Data drawn from a collection:
-=-=-

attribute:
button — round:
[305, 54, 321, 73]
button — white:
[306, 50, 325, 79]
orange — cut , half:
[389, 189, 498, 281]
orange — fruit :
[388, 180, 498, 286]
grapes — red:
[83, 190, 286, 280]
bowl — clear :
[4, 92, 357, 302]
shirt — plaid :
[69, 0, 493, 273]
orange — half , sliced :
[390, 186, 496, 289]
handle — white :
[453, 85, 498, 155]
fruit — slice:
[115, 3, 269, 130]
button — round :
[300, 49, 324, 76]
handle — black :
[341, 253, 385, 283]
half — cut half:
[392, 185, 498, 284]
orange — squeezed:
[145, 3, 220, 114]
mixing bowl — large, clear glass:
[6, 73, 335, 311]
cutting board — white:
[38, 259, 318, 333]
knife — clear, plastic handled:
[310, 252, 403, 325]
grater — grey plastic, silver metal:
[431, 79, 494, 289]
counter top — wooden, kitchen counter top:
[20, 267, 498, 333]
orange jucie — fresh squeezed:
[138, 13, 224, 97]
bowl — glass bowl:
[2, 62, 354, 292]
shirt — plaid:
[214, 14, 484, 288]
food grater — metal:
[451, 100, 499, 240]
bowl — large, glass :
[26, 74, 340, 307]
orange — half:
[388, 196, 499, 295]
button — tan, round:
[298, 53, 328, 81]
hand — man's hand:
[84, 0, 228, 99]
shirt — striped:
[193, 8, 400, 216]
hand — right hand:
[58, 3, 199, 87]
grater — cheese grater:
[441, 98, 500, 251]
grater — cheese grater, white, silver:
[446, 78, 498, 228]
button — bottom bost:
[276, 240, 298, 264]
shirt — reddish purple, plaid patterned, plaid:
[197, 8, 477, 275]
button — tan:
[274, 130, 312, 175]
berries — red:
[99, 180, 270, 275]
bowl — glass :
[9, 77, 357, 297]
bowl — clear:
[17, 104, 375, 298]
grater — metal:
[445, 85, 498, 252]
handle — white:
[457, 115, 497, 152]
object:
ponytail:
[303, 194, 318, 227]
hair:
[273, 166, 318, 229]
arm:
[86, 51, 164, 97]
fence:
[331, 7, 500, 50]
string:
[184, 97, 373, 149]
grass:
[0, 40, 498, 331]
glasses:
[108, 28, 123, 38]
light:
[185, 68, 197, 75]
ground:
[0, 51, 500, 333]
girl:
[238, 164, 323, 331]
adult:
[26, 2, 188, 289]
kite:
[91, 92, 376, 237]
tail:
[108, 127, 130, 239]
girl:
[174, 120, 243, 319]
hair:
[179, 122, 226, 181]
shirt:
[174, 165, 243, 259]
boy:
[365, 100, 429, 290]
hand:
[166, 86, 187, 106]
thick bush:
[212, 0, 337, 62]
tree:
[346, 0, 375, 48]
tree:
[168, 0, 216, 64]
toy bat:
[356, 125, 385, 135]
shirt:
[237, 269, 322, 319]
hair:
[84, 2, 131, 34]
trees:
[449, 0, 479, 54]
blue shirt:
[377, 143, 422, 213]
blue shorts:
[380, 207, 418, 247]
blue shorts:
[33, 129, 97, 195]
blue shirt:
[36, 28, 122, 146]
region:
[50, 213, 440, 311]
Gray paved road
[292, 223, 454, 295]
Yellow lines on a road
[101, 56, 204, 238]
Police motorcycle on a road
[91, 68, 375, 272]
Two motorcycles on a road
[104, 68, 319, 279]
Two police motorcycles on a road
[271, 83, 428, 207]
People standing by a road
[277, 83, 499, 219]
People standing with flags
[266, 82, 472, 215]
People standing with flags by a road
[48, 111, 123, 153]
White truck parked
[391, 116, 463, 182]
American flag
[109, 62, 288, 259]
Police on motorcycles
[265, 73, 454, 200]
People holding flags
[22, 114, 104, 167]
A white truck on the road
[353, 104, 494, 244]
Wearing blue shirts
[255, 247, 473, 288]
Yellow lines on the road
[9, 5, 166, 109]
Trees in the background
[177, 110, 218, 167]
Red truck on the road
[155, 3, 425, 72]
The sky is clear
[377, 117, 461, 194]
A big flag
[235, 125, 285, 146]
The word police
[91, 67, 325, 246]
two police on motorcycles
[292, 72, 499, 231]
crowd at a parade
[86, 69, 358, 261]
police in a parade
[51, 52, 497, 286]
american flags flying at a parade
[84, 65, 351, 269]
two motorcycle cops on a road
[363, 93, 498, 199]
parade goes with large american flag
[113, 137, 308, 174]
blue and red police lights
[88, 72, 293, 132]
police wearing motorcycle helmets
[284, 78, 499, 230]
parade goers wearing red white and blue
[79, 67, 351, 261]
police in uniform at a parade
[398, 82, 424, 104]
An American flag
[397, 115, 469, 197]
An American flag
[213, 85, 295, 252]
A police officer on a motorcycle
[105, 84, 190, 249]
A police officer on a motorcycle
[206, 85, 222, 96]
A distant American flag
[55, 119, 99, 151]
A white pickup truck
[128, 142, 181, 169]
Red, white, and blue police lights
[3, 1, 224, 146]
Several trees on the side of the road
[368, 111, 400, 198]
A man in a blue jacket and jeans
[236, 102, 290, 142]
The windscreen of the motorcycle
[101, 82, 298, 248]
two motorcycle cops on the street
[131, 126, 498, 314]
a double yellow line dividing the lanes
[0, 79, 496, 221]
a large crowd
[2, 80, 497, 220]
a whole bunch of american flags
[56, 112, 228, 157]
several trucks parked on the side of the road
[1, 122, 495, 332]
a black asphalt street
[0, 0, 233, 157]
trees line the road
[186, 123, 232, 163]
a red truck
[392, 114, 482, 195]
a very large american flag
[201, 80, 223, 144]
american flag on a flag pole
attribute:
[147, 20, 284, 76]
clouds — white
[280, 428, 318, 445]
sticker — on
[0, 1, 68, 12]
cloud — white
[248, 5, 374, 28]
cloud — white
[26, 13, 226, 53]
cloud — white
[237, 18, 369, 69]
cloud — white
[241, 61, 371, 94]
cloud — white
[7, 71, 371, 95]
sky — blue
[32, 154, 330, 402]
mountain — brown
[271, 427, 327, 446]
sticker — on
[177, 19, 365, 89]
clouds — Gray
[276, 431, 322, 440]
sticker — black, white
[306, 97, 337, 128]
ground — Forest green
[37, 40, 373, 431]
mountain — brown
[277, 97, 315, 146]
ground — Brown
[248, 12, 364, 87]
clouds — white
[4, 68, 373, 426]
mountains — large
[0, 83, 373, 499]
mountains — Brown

-=-=-

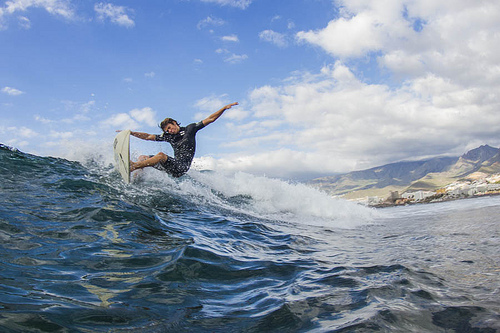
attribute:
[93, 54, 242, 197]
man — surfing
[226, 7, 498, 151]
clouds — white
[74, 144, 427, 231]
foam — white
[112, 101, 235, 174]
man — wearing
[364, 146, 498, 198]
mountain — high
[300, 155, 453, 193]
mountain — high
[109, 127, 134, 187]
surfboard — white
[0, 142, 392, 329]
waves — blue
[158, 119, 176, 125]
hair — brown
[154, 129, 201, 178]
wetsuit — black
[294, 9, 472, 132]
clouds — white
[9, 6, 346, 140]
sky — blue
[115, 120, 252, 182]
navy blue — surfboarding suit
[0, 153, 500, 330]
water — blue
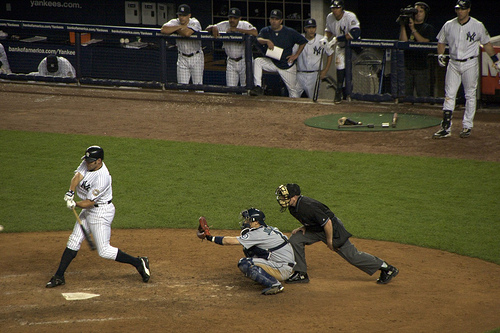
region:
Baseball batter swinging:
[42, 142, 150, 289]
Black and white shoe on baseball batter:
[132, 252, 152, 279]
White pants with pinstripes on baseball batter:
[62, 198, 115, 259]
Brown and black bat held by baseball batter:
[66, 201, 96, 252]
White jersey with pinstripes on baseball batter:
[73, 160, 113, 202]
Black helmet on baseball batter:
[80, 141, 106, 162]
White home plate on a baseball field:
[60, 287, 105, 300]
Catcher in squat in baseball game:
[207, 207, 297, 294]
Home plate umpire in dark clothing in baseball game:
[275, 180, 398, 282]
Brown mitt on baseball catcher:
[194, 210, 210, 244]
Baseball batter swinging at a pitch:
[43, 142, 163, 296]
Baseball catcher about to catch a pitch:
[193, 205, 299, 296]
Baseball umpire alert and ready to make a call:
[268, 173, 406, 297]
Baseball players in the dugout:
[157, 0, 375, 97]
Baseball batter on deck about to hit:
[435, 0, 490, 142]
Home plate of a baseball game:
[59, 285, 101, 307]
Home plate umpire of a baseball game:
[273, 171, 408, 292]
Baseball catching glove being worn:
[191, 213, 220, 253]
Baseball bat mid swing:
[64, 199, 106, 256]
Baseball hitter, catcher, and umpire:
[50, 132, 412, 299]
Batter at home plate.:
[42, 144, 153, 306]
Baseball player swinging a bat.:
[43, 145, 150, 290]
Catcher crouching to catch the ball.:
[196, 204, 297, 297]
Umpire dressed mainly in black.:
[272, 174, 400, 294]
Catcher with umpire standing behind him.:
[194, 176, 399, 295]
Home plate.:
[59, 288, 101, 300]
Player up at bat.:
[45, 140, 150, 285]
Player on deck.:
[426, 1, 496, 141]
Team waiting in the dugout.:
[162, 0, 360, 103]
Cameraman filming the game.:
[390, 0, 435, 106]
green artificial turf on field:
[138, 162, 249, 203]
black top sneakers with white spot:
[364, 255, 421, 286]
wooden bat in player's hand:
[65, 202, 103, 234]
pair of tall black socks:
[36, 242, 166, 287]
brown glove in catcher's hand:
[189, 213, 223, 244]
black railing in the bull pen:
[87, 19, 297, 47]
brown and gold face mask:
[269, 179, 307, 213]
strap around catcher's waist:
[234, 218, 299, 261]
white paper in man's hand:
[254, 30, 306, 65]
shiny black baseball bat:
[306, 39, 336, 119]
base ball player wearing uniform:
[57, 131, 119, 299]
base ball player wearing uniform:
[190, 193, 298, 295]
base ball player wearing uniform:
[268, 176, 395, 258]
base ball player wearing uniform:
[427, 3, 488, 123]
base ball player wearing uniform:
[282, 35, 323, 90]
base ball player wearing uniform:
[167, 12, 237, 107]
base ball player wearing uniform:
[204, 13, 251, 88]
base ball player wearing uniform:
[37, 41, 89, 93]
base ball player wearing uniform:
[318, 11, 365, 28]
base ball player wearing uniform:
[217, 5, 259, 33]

-=-=-

• Task prompt: Collect each line of the records above that contains the word "clear", and copy those lines in the order in which they appear.

• Task output:
bowl — clear :
mixing bowl — large, clear glass:
knife — clear, plastic handled:
bowl — clear:
The sky is clear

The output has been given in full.